▸ **Your task**
Please return, exactly and only, the lines beginning at the top of the entries below and ending with the line containing "publications is often"; keep out the pictures.

Segment Start: Excerpted data

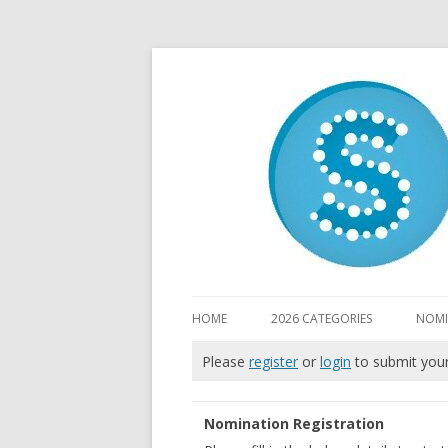
HOME
2026 CATEGORIES
NOMI
Please
register
or
login
to submit you
Nomination Registration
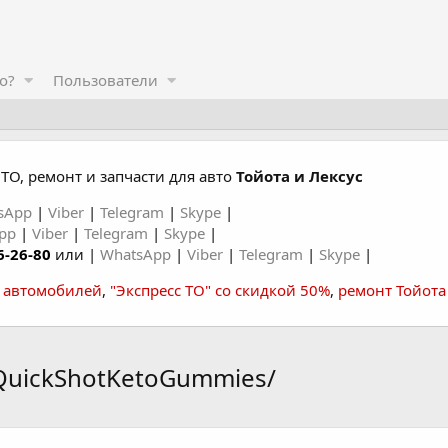
о?
Пользователи
ТО, ремонт и запчасти для авто
Тойота и Лексус
sApp
|
Viber
|
Telegram
|
Skype
|
App
|
Viber
|
Telegram
|
Skype
|
6-26-80
или |
WhatsApp
|
Viber
|
Telegram
|
Skype
|
а автомобилей
,
"Экспресс ТО" со скидкой 50%
,
ремонт Тойота
tQuickShotKetoGummies/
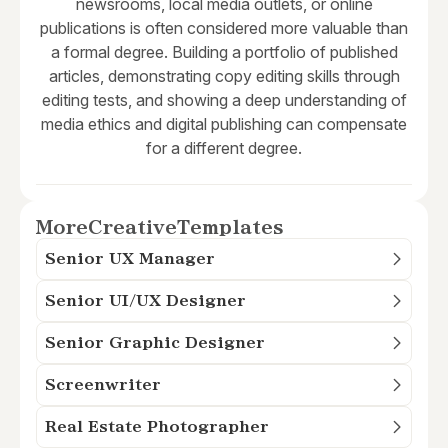
newsrooms, local media outlets, or online
publications is often considered more valuable than
a formal degree. Building a portfolio of published
articles, demonstrating copy editing skills through
editing tests, and showing a deep understanding of
media ethics and digital publishing can compensate
for a different degree.
More
Creative
Templates
Senior UX Manager
Senior UI/UX Designer
Senior Graphic Designer
Screenwriter
Real Estate Photographer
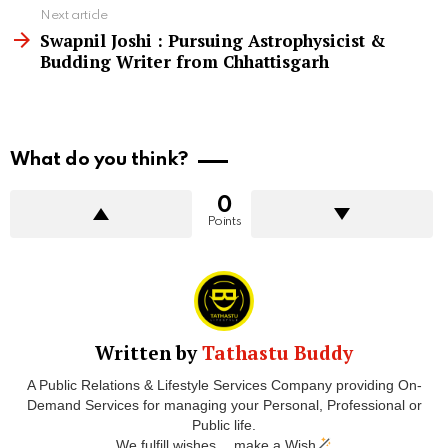
Next article
Swapnil Joshi : Pursuing Astrophysicist &
Budding Writer from Chhattisgarh
What do you think?
0
Points
Written by
Tathastu Buddy
A Public Relations & Lifestyle Services Company providing On-
Demand Services for managing your Personal, Professional or
Public life.
We fulfill wishes… make a Wish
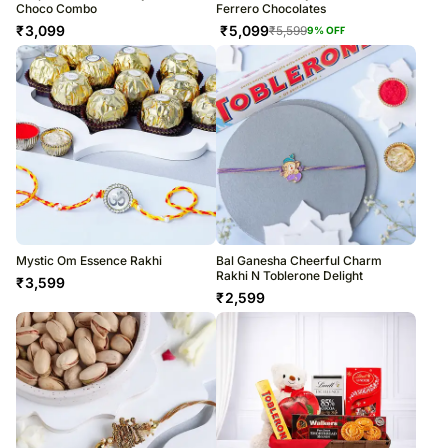
Choco Combo
Ferrero Chocolates
₹
3,099
₹
5,099
₹
5,599
9
% OFF
Mystic Om Essence Rakhi
Bal Ganesha Cheerful Charm
Rakhi N Toblerone Delight
₹
3,599
₹
2,599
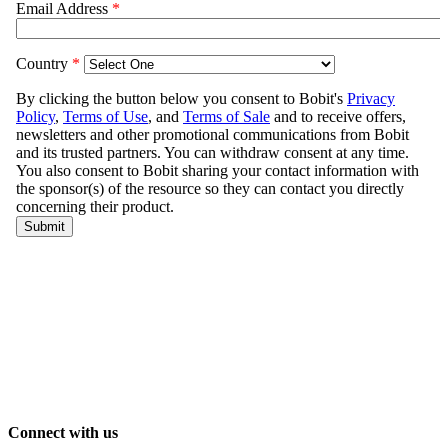
Connect with us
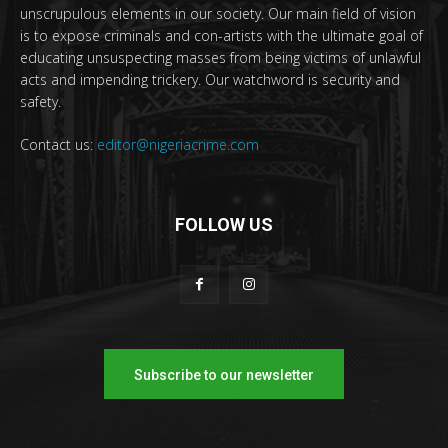
unscrupulous elements in our society. Our main field of vision
is to expose criminals and con-artists with the ultimate goal of
educating unsuspecting masses from being victims of unlawful
acts and impending trickery. Our watchword is security and
safety.
Contact us:
editor@nigeriacrime.com
FOLLOW US
Subscribe to our newsletter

Segment End: Excerpted data

▸ **Solution to this problem**
HOME
2026 CATEGORIES
NOMI
Please
register
or
login
to submit you
Nomination Registration
о?
Пользователи
ТО, ремонт и запчасти для авто
Тойота и Лексус
sApp
|
Viber
|
Telegram
|
Skype
|
App
|
Viber
|
Telegram
|
Skype
|
6-26-80
или |
WhatsApp
|
Viber
|
Telegram
|
Skype
|
а автомобилей
,
"Экспресс ТО" со скидкой 50%
,
ремонт Тойота
tQuickShotKetoGummies/
newsrooms, local media outlets, or online
publications is often considered more valuable than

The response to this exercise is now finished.